Rules and Guidelines for Assignment One

To the extent that these rules may appear to conflict with general advice regarding work product that appears in course-related webpages, these rules take precedence.

This is an “open” problem, meaning that there are no limits on the resources that you may bring to bear on your work. Among other things, you may consult with your classmates and other human beings. If you discuss the merits of the assignment with anyone, however, you must disclose that person’s identity on or in your work product.
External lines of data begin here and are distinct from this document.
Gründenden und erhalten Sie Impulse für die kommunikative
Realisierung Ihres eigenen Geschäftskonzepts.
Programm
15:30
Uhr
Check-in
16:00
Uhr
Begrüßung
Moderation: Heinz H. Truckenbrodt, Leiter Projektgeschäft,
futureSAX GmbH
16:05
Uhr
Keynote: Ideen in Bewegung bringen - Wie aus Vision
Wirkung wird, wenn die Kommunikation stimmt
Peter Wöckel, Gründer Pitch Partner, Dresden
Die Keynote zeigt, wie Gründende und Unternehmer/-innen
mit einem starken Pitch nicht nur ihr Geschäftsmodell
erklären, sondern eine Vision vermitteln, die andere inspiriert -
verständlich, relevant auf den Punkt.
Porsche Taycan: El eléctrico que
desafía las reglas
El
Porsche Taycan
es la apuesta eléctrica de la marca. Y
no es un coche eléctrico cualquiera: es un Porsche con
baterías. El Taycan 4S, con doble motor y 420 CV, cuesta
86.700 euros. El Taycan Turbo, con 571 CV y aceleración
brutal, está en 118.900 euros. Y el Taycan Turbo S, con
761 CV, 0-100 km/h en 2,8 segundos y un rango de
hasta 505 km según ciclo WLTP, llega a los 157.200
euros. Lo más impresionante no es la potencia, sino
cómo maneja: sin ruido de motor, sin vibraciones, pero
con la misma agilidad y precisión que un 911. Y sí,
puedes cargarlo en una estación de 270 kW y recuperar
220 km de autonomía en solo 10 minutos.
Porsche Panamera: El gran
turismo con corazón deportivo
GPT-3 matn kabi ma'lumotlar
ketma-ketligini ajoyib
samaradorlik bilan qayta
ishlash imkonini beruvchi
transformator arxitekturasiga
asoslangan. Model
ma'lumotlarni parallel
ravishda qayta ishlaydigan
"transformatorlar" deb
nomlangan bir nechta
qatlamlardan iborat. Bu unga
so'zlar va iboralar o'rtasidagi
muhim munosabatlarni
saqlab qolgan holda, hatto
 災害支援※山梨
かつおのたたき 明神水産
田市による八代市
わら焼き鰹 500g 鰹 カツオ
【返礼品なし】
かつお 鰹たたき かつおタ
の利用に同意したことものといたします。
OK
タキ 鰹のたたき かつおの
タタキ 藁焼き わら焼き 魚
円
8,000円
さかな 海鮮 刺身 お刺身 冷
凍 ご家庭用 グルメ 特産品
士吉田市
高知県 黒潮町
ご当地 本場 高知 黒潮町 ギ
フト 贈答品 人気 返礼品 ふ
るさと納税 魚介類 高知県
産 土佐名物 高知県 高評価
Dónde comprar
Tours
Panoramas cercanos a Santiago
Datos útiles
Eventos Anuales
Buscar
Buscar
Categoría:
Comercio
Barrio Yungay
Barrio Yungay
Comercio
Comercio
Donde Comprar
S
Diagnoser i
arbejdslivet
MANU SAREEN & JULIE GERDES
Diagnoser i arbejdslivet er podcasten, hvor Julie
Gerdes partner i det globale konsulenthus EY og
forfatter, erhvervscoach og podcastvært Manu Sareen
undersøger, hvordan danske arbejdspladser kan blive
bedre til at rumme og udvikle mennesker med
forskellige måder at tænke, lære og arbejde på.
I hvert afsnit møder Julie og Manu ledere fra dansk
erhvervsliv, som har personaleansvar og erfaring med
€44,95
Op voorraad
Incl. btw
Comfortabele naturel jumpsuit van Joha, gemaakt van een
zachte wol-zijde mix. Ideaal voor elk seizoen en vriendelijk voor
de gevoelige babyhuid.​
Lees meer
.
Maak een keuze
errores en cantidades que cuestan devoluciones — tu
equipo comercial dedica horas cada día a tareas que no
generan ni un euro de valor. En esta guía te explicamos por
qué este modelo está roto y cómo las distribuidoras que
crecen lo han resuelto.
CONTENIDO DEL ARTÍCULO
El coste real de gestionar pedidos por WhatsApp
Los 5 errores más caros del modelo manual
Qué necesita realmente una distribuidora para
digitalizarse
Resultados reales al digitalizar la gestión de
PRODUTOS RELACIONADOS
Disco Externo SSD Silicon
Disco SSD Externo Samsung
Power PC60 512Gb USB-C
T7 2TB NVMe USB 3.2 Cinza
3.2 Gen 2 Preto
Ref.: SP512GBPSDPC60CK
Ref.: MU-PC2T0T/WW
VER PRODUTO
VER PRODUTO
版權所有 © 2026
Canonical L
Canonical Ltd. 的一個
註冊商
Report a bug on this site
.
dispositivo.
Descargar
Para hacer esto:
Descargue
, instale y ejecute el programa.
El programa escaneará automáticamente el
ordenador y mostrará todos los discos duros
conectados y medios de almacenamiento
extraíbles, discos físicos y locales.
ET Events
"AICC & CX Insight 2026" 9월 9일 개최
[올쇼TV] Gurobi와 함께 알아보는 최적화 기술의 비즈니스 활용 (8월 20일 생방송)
Write the names of any of these “consultants” at the top of the first page of the document.

Added for Fall 2023: If you use ChatGPT or any equivalent AI-based writing service in preparing your response to this assignment, you must disclose the identity of the service and how, precisely, you used it.

Use your own name in the “From” field. Your work product is not anonymous.


You should use the default or standard “legal research memo” form and format for this assignment. For the content, be guided by the advice in the “Modern Legal Writing” document cited above.

Memos must be typed or printed using a computer. Each memo, including any attachments, must be not longer than four [4] typewritten or printed pages, double-spaced, with 1″ minimum margins on all sides. “To,” “From,” “Re,” and “Date” headings may be single spaced, and the “consultants” list and description of any AI consultation may appear inside the 1″ margin at the top of the first page.

You do not need to include a comprehensive statement of the facts; instead, you may refer to the factual background in my memo to you. Omitting a factual summary may be unwise nevertheless. A factual summary may be helpful in framing and presenting the analysis of the memo.

No footnotes are permitted.

The following font must be used: Twelve [12] point Times New Roman.

So that the memos can be uploaded to the TWEN system in Westlaw (see below) and graded electronically, you must use Microsoft WORD for the final, submitted version of the memo.


Work product will be graded based on form, format, and writing quality as well as on content. The assignments are designed so as not to have any single correct or even best solution. Each problem may present a range of issues that your work should identify, analyze, and solve in a creative way.

Due date

One copy of the work product prepared for this assignment must be turned in not later than Friday, October 6, 2023, at 3 pm.

Your work product must be turned in via the course TWEN page (on Westlaw), by depositing an electronic copy in the TWEN “Drop Box” for Assignment One for this course. Electronic (e-mailed) copies are not acceptable. Documents slipped under anyone’s door are not acceptable.

There were be no extensions or exceptions to the deadline. Work product that does not conform to the format instructions above, or that is turned in late, will be accepted but is subject to grade reduction.